Santa bought the boys season passes to a local amusement park for Christmas. Because Santa discovered local amusement parks are desperate for money in winter. Santa thought Elijah and Luca would go once, maybe twice, over the summer and pretty much break even.
Santa didn’t anticipate Steve.
My brother has taken it upon himself to break the record for most bologna sandwiches eaten in an amusement park parking lot over the course of a summer. The boys are well into double digits on visits.
But when your roller coaster anxiety is high, combined with an aversion to baby rides, that kind of limits the amount of stuff to do. The kids found themselves riding the same 4 things over and over, and that introduced the dreaded word “bored” to their weekly trip.
As a result, the kids began dipping their toes into roller coasters. They’d ride the kiddie coasters, which are only slightly scary due to the fact they were built in the 80’s and are more rust than coaster.
I am a wooden coaster man, myself. Mostly because of “Smokey and the Bandit II.” So, I’ve been pushing the boys to ride the big old ancient wooden coaster in the back of the park. I have fond memories of holding hands with Kristina Liu in 7th grade on that old rickety, creaking pile of wood and screws. Every time we walked by the entrance, I would say, “Huh? Huh? Anyone want relive 7th grade?”
I was always met with a firm “Nope.”
Last time we were at the park, we walked past the ride entrance and saw the wait time was a glorious 15 minutes. Mostly because no one cares about big old wooden coasters anymore. When I was met with the kids’ usual refusal, I kind of lost my temper.
“Come on, you babies. This is the least scary ‘coaster in the world. You have to face your fears. You know what? I am going on this coaster. If you don’t want to go, you can wait here at the exit. Just don’t talk to any kidnappers.”
Eli, who had already ridden several other scary rides on a previous visit with the neighbor girls, was on board. Luca was terrified. But he was more terrified of kidnappers, so he clutched my hand and we walked the ¼ mile to the ride entrance.
By the time we made it through the turnstile, Luca was in near hysterics. I stooped down and told him we didn’t have to go. I was kidding about the kidnappers. We could go back to the kiddie coasters.

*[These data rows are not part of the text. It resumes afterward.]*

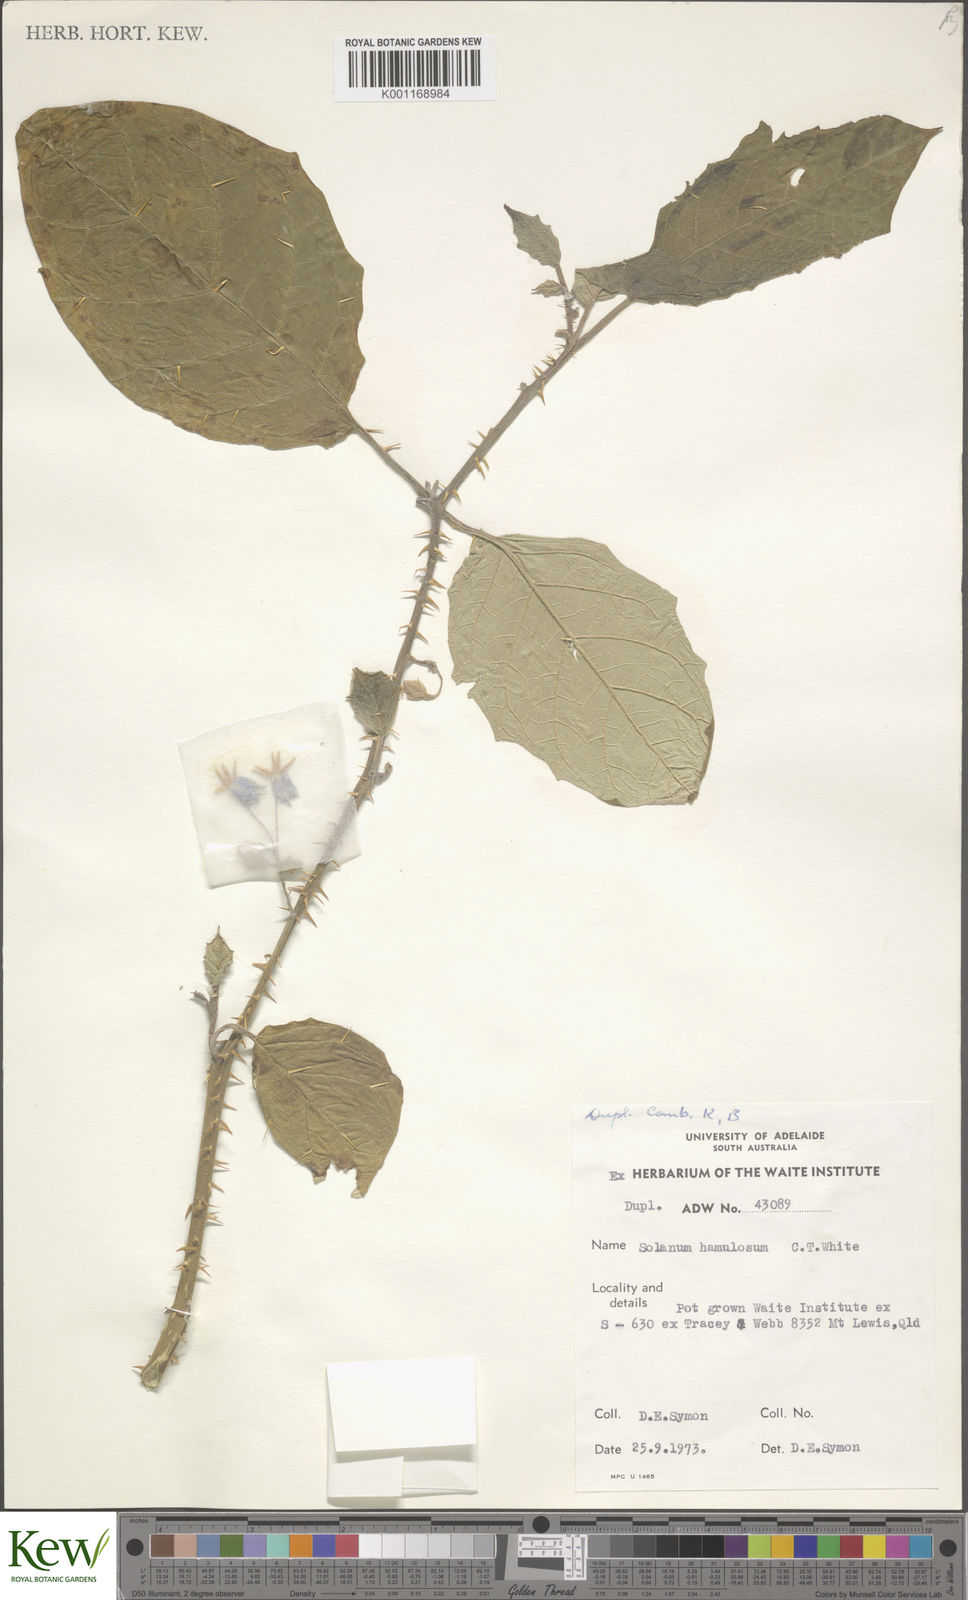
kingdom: Plantae
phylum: Tracheophyta
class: Magnoliopsida
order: Solanales
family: Solanaceae
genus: Solanum
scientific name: Solanum hamulosum
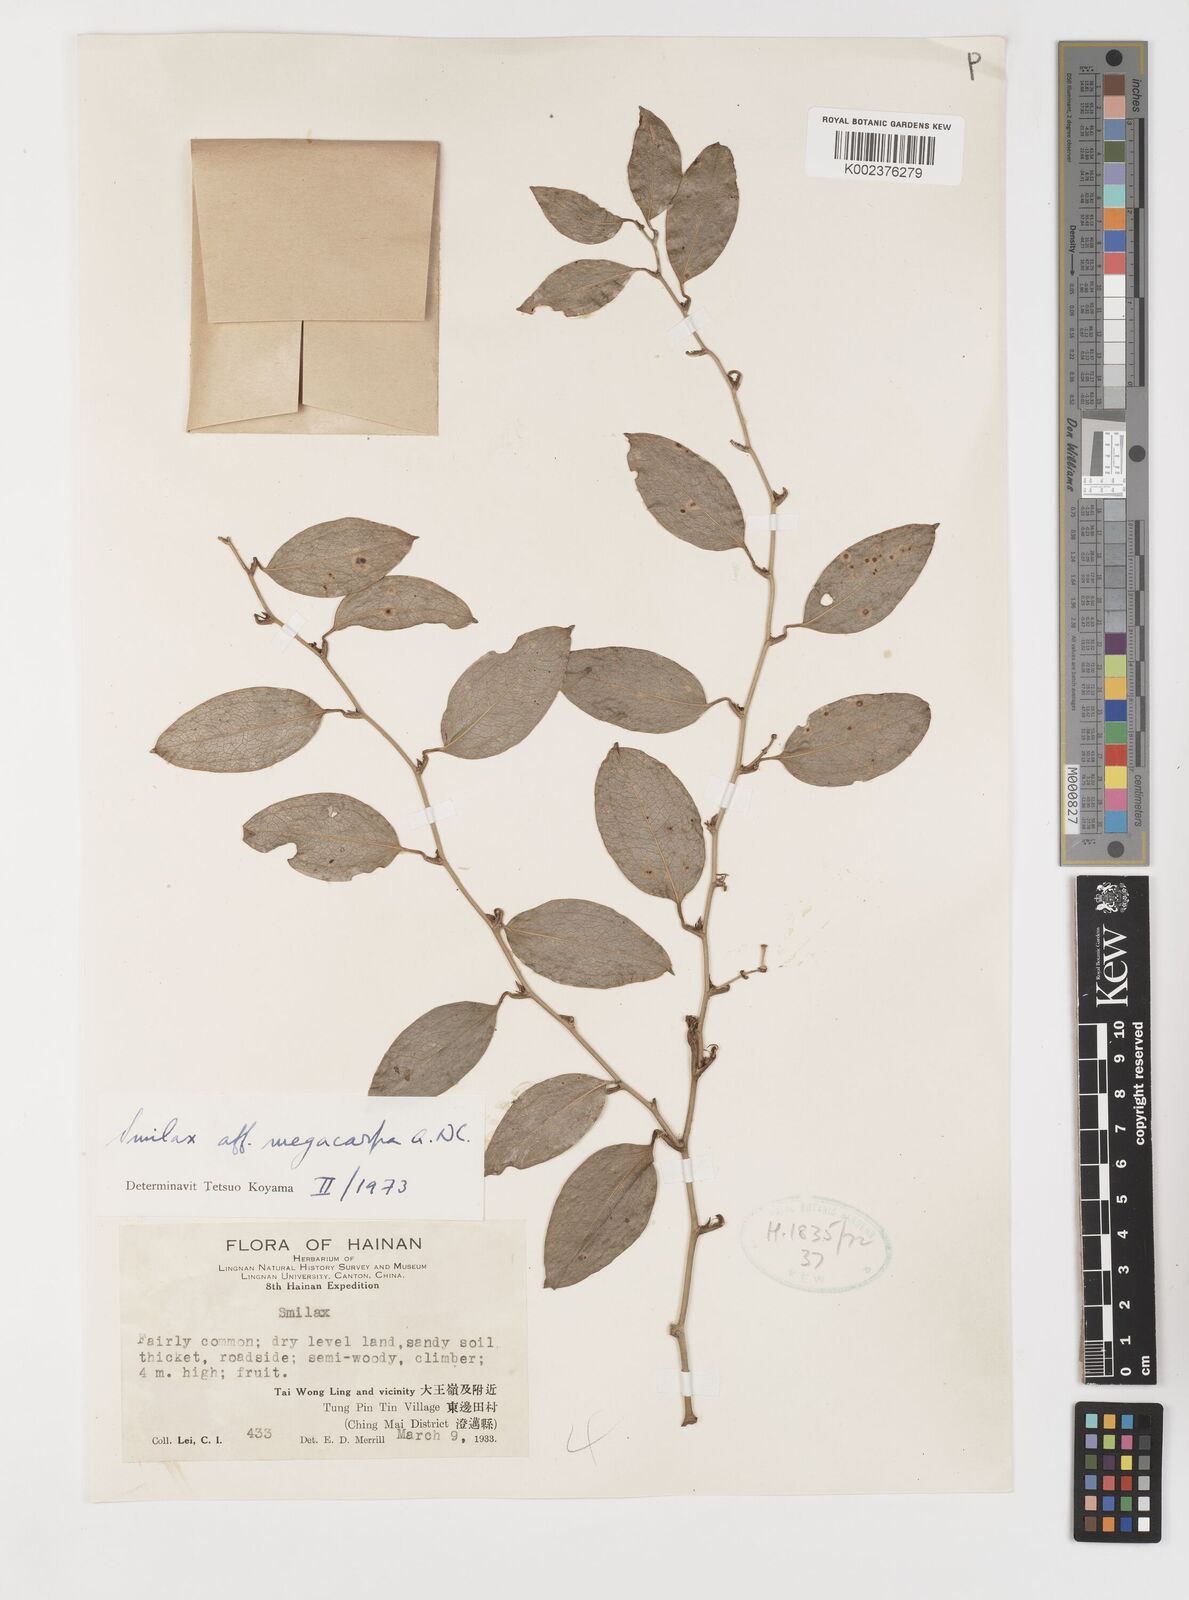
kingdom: Plantae
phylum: Tracheophyta
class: Liliopsida
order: Liliales
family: Smilacaceae
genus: Smilax
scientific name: Smilax megacarpa
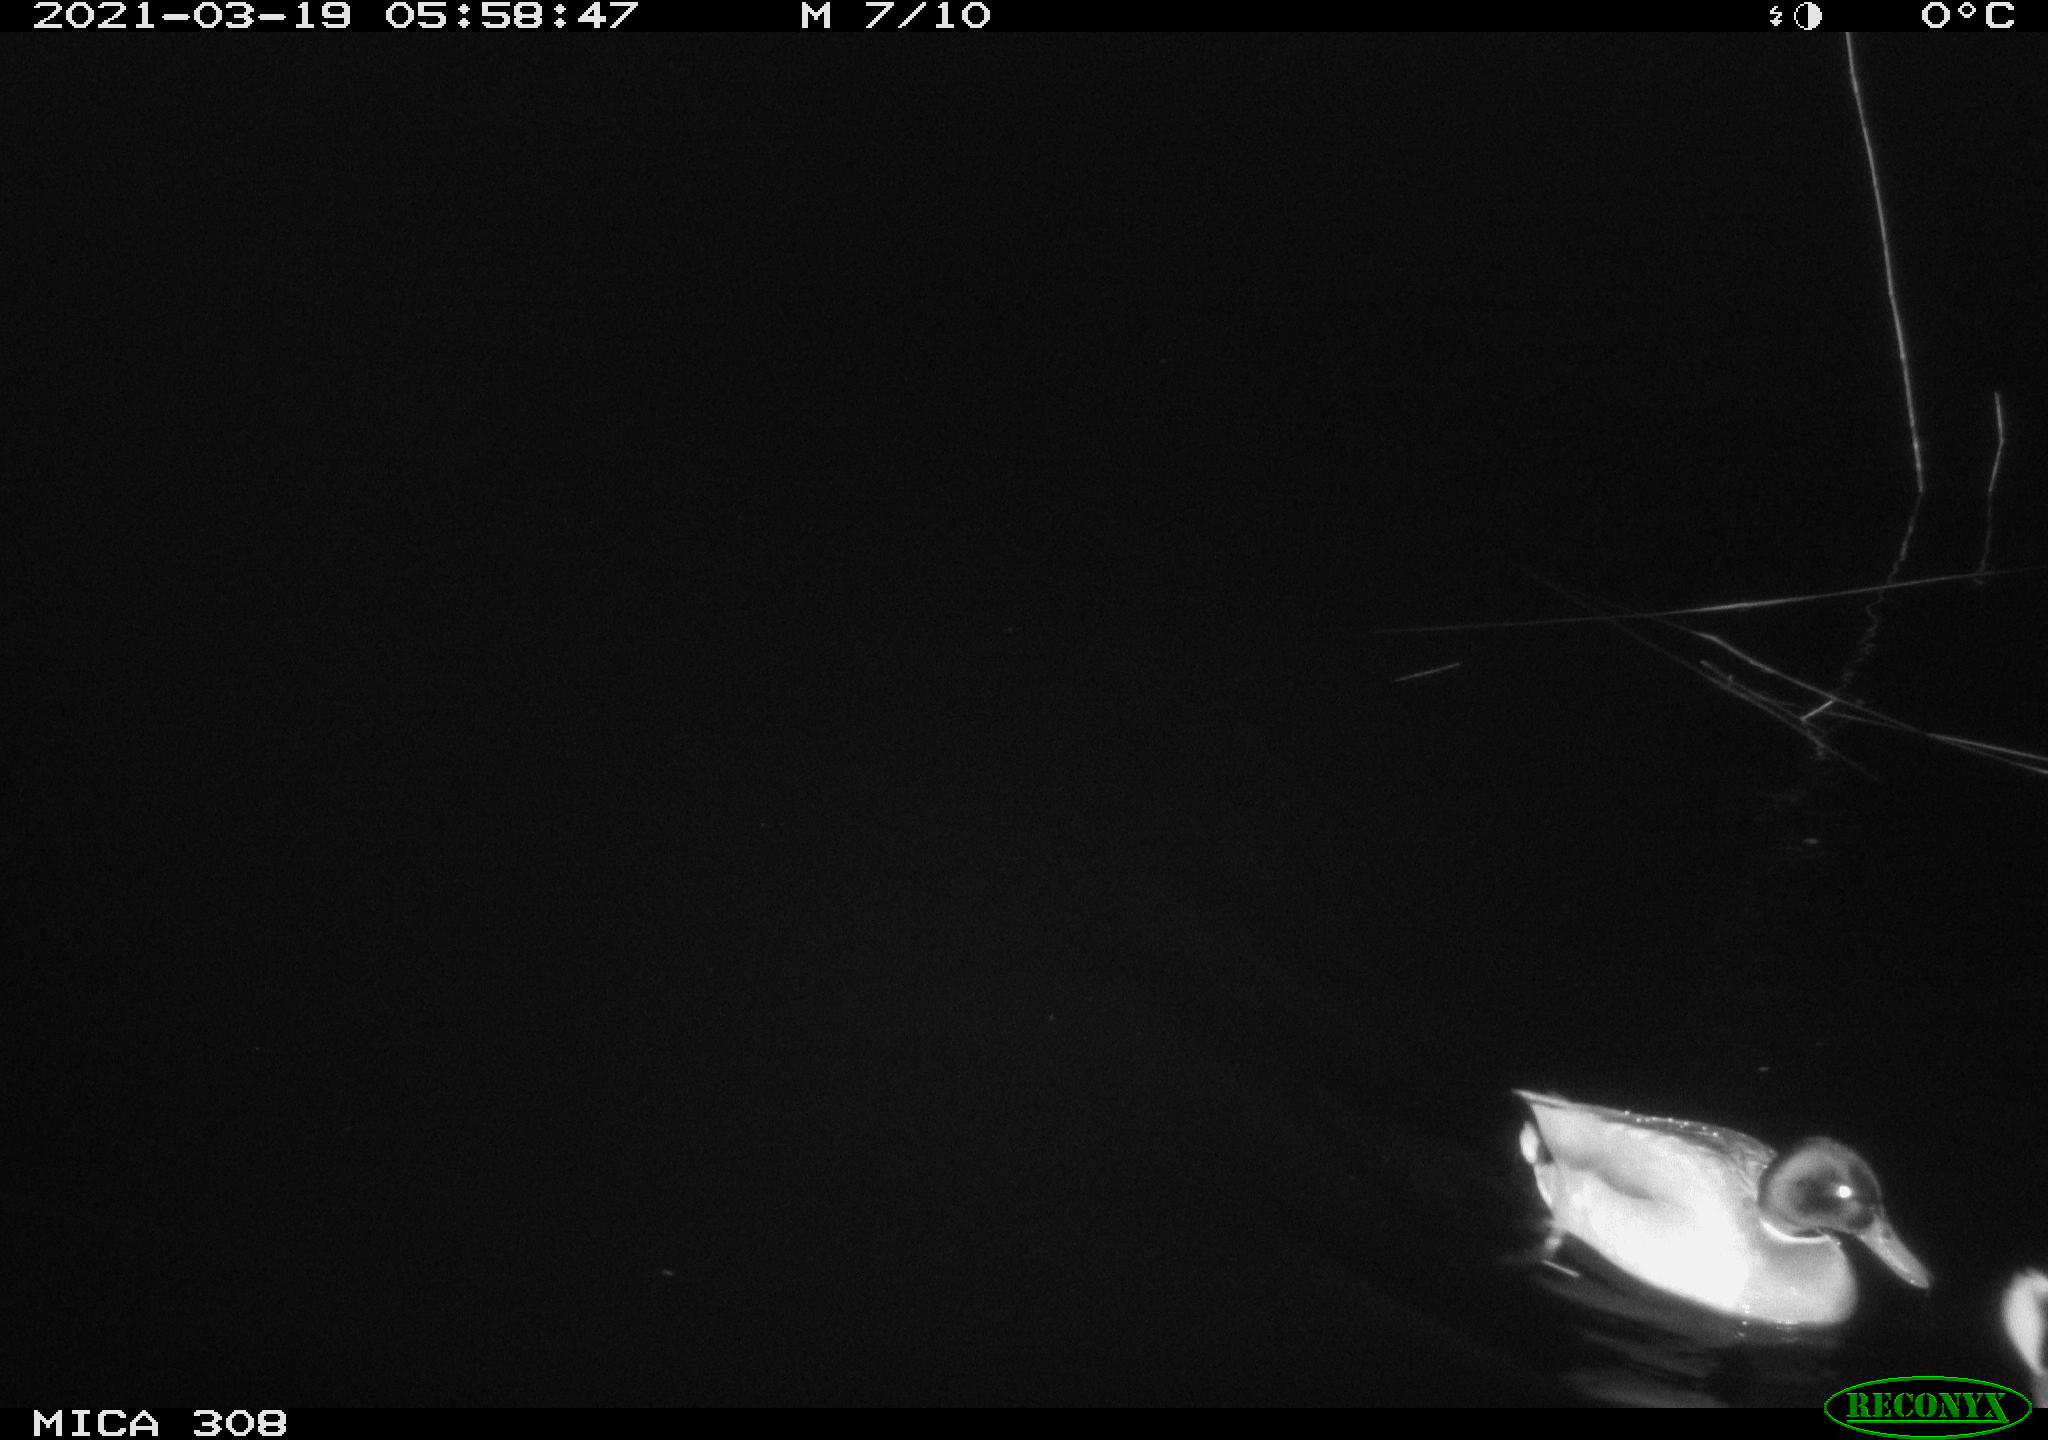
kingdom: Animalia
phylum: Chordata
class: Aves
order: Anseriformes
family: Anatidae
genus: Anas
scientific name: Anas platyrhynchos
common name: Mallard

Luca cried even harder. “I…want…to…face…my…fears.”
Once the attendant locked us into the ride, Luca knew there was no turning back. Tears streamed down his face and he silently sobbed. He crawled into himself and I realized I had made a huge mistake.
As we climbed the first impossibly long hill, Luca found his voice and began screaming in terror. Oh man. I made a huge mistake. I thought I broke him. I held his hand, which was clammy and wet, not like Kristina Liu’s, and assured him everything was ok.
Once we hit the first drop, Luca’s screams of horror could be heard all over the park. Tears filled my eyes as I realized I would always look back at this moment as the time I turned my son into a vegetable. I imagined trying to explain what happened to my son at future family gatherings.
We immediately hit a second drop and Luca screamed, “You didn’t tell me there were two drops!” Oh yeah, this was bad. Years from now, people will ask me, “When did Luca stop speaking?”
Once we hit the tight turns, Luca’s screams changed. He began screaming, “This is the greatest day of my life!”
Luca had come out the other side of his horror. He loved the ride and begged us to ride it again. Which we did three more times.
Now all Luca can talk about is his love of the big ‘coasters.